(BIVN) – The University of Hawaiʻi Mānoa says a new study shows how high-risk lava zones with infrequent eruptions, like areas of Puna on the lower East Rift Zone of Kīlauea volcano, attract development.
The current eruption of Kīlauea is confined to Halemaʻumaʻu at the summit, within Hawaiʻi Volcanoes National Park. There is no seismic or deformation data to indicate that additional magma is currently moving into the lower East Rift Zone, which has been quiet since the events of 2018 .
From a UH Mānoa news release:
The unprecedented cost of the 2018 Kīlauea eruption in Hawaiʻi reflects the intersection of distinct physical and social phenomena: infrequent, highly destructive eruptions and atypically high population growth, according to a new study published in Nature Communications and led by University of Hawaiʻi at Mānoa researchers.
It has long been recognized that areas in Puna, Hawaiʻi, are at high risk from lava flows. In fact, Puna lies within the three highest-risk lava hazard zones (1, 2 and 3). This ensured that land values were lower, which actively promoted rapid population growth.
“Low prices on beautiful land and a scarcity of recent eruptions led to unavoidable consequences—more people and more development,” said Bruce Houghton, the lead author of the study and Gordan Macdonald Professor of Volcanology in the UH Mānoa School of Ocean and Earth Science and Technology (SOEST). “Ultimately this drastically increased the value of what was at risk in 2018, relative to earlier eruptions of Kīlauea.”
Kīlauea is one of the most active volcanoes on Earth and has one of the earliest, most comprehensive volcanic monitoring systems.
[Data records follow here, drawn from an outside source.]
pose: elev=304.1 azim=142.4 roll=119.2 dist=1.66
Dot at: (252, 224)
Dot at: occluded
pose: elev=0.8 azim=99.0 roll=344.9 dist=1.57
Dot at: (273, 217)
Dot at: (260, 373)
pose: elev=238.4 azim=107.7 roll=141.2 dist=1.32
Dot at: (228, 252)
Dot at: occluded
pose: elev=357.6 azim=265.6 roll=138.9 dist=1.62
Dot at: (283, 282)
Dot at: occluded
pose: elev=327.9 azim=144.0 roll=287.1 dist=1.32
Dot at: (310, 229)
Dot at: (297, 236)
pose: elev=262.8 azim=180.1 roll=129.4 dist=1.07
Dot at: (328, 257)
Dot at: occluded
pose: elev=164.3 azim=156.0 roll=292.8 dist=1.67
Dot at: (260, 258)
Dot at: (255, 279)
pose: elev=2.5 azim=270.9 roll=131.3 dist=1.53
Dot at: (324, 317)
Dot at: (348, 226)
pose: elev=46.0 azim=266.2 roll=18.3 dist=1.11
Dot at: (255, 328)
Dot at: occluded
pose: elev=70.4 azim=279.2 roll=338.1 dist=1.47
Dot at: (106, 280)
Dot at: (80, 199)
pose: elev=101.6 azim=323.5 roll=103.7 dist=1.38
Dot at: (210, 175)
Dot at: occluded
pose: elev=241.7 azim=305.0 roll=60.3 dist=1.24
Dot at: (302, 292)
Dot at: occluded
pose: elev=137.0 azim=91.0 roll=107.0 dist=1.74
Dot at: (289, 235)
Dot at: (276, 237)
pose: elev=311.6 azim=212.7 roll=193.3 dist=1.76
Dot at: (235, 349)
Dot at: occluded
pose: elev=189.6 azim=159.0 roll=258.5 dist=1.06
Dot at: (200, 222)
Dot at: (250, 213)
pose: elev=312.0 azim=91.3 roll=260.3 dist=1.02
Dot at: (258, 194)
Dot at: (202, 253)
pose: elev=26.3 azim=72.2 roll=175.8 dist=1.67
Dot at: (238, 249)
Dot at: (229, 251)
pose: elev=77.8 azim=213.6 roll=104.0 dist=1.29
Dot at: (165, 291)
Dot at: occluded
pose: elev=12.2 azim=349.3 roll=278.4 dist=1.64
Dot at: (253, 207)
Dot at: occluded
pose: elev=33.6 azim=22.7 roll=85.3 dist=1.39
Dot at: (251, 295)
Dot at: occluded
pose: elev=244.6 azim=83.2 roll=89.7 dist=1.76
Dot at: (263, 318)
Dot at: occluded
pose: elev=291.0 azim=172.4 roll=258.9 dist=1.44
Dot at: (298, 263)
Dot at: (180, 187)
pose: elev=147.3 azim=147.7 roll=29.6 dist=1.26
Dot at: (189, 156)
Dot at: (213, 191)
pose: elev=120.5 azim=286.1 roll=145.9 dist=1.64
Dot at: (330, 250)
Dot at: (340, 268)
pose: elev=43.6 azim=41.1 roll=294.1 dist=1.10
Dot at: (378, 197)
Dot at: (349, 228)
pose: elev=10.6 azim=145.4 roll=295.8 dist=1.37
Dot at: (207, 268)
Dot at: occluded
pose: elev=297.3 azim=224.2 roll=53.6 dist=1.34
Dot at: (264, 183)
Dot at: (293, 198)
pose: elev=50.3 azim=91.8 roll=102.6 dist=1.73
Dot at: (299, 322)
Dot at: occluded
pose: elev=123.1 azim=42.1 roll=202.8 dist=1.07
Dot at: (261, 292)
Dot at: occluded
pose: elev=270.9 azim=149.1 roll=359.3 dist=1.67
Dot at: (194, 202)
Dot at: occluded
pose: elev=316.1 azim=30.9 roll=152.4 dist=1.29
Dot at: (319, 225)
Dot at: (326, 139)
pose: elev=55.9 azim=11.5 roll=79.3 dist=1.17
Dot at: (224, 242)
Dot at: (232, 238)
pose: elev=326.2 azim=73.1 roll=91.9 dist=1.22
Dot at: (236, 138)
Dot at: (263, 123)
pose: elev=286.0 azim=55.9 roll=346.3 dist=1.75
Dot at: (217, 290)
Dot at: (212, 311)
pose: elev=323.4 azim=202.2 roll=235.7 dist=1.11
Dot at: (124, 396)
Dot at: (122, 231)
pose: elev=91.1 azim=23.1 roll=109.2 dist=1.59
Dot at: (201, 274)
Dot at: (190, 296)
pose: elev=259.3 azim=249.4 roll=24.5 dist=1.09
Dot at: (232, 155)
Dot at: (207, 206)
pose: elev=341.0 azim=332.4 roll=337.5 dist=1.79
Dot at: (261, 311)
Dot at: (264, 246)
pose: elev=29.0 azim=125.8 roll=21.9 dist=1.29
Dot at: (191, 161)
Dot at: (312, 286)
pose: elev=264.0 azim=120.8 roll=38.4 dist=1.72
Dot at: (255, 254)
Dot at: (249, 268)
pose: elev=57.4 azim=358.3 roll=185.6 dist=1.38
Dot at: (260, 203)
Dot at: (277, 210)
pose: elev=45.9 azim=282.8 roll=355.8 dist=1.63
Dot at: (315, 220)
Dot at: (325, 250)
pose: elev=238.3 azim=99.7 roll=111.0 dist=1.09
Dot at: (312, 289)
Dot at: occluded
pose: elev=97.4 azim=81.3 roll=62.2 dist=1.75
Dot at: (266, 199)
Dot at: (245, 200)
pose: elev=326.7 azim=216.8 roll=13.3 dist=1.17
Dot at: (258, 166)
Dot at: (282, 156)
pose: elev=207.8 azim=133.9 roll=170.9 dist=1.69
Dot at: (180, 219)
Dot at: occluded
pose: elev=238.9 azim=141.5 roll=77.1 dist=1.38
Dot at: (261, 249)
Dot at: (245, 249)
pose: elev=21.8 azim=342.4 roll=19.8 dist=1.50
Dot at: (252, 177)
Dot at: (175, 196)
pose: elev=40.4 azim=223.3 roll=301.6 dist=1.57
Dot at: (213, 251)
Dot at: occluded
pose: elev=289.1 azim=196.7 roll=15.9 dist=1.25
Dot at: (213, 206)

Its recent history has been dominated by activity at the summit caldera and from one of two lines of vents called the Eastern Rift Zone. Between 1967 and 2018, volcanic activity was dominated by eruptions from the upper part of the Eastern Rift Zone. In contrast, no damaging eruptions occurred after 1961 in the more heavily populated Puna district from the vents within the lower portion of the Eastern Rift Zone.
The UH team assessed trends in population growth in Pāhoa-Kalapana, Hilo and Puna using census data, and compared the median cost of land and household income in these areas.
Valuable lessons regarding the complex interplay of science, policy and public behavior emerged from the 2018 disaster.
“Steep population growth occurred during the absence of any locally sourced eruptions between 1961 and 2018, and set the scene for the unprecedented levels of infrastructural damage during the 2018 Lower Eastern Rift Zone eruption,” said Wendy Cockshell, co-author on the paper and technical assistant at the National Disaster Preparedness Training Center (NDPTC) at UH Mānoa.
If population growth resumes in lava hazard zones 1 and 2, there will be increased risk in the most dangerous areas on this exceptionally active volcano translating into high cost of damage in future eruptions.
“Our funded research supports the principle of the initiatives by local and federal government to provide buy-out funding to landowners affected by the 2018 eruption to enable them to relocate outside of these hazardous areas,” said Houghton.
The study was funded with support from the National Science Foundation and the NDPTC.